This really makes no sense. As everybody knows, gold just had the biggest one-day drop in three decades. Here’s Krugman’s reaction:
So, the slide in gold has turned into a rout. As Joe Weisenthal says, this should be seen as really good news, because it offers strong evidence that the goldbug/inflationista view of the world — which says that we need to stop all efforts at monetary and fiscal stimulus lest we turn into Weimar — is, in fact, all wrong.
Maybe, just maybe, the gold crash will finally bring intellectual capitulation. But I wouldn’t bet on it.
OK how would an inflationista explain the movements in the price of gold? He’d say it was connected with Bernanke’s wild money printing, right? So what would you expect the price of gold to do, if that theory were right?
Well, when the Fed announced a major new initiative, like QE3, you’d expect gold to shoot up. And then when the minutes came out from a Fed meeting saying they had discussed stopping asset purchases this year, you’d expect the price of gold to tumble.

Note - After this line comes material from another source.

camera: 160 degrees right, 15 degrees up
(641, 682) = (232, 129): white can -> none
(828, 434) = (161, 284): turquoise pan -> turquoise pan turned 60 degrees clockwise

And that’s exactly what happened, as even Bloomberg framed it: “On April 12, gold slumped into a bear market on concern that Cyprus may sell bullion holdings to cover a bailout, and the Federal Reserve signaled that that U.S. monetary stimulus may be scaled back this year.”
Here’s the price of gold over the last 5 years:
So even with the recent drop, it’s still up about 75% from when the Fed really kicked in with quantitative easing. You can see it zoomed up around September 2012, which was when QE3 was announced. I’m getting ready for a trip, but you guys can check and see if the timing of QE2 works also.
In contrast, what was Krugman’s theory about gold prices? Well for the first few years of the crisis, he just said ‘volatility, who the heck knows.’ (That’s a paraphrase, not an exact quote, but that’s really what he said.) Then, he blamed it on Glenn Beck (really). Finally, he was relieved when somebody suggested it was due to very low real interest rates, because then Krugman could finally give a wise, elegant model to explain why the goldbugs were confused (focusing on the Fed’s asset purchases as the trigger, instead of the falling real interest rates).
Now since Krugman congratulates himself for his willingness to admit when his model is wrong, somebody should let him know that rates across the entire yield curve slightly fell over the recent drop in gold. (Same for real yields.) This goes in the wrong direction, according to Krugman’s model. In other words, falling interest rates should mean gold prices go up. (NOTE: That link to the Treasury yield curve data isn’t time-stamped, so it will be obsolete soon after this post runs.)
So there you have it: The qualitative movements in the gold price generally fit the “goldbug, crazy Bernanke” story, including the fact that gold is still way up from its level pre-crisis. In contrast, Krugman’s own model of gold prices doesn’t even go in the right direction for the recent crash.
Look, no simple model is going to explain every zig and zag of the price of gold, and obviously I don’t endorse a long-term rational expectations approach to commodity prices; of course there are bubbles and busts possible in any asset class. (I’m also aware of speculation about rigging the market, but I just don’t know enough to comment on these claims.)
My simple point is, once again, Krugman is running a victory lap for data that generally match his opponents’ worldview, but are completely at odds with his own. Isn’t that weird?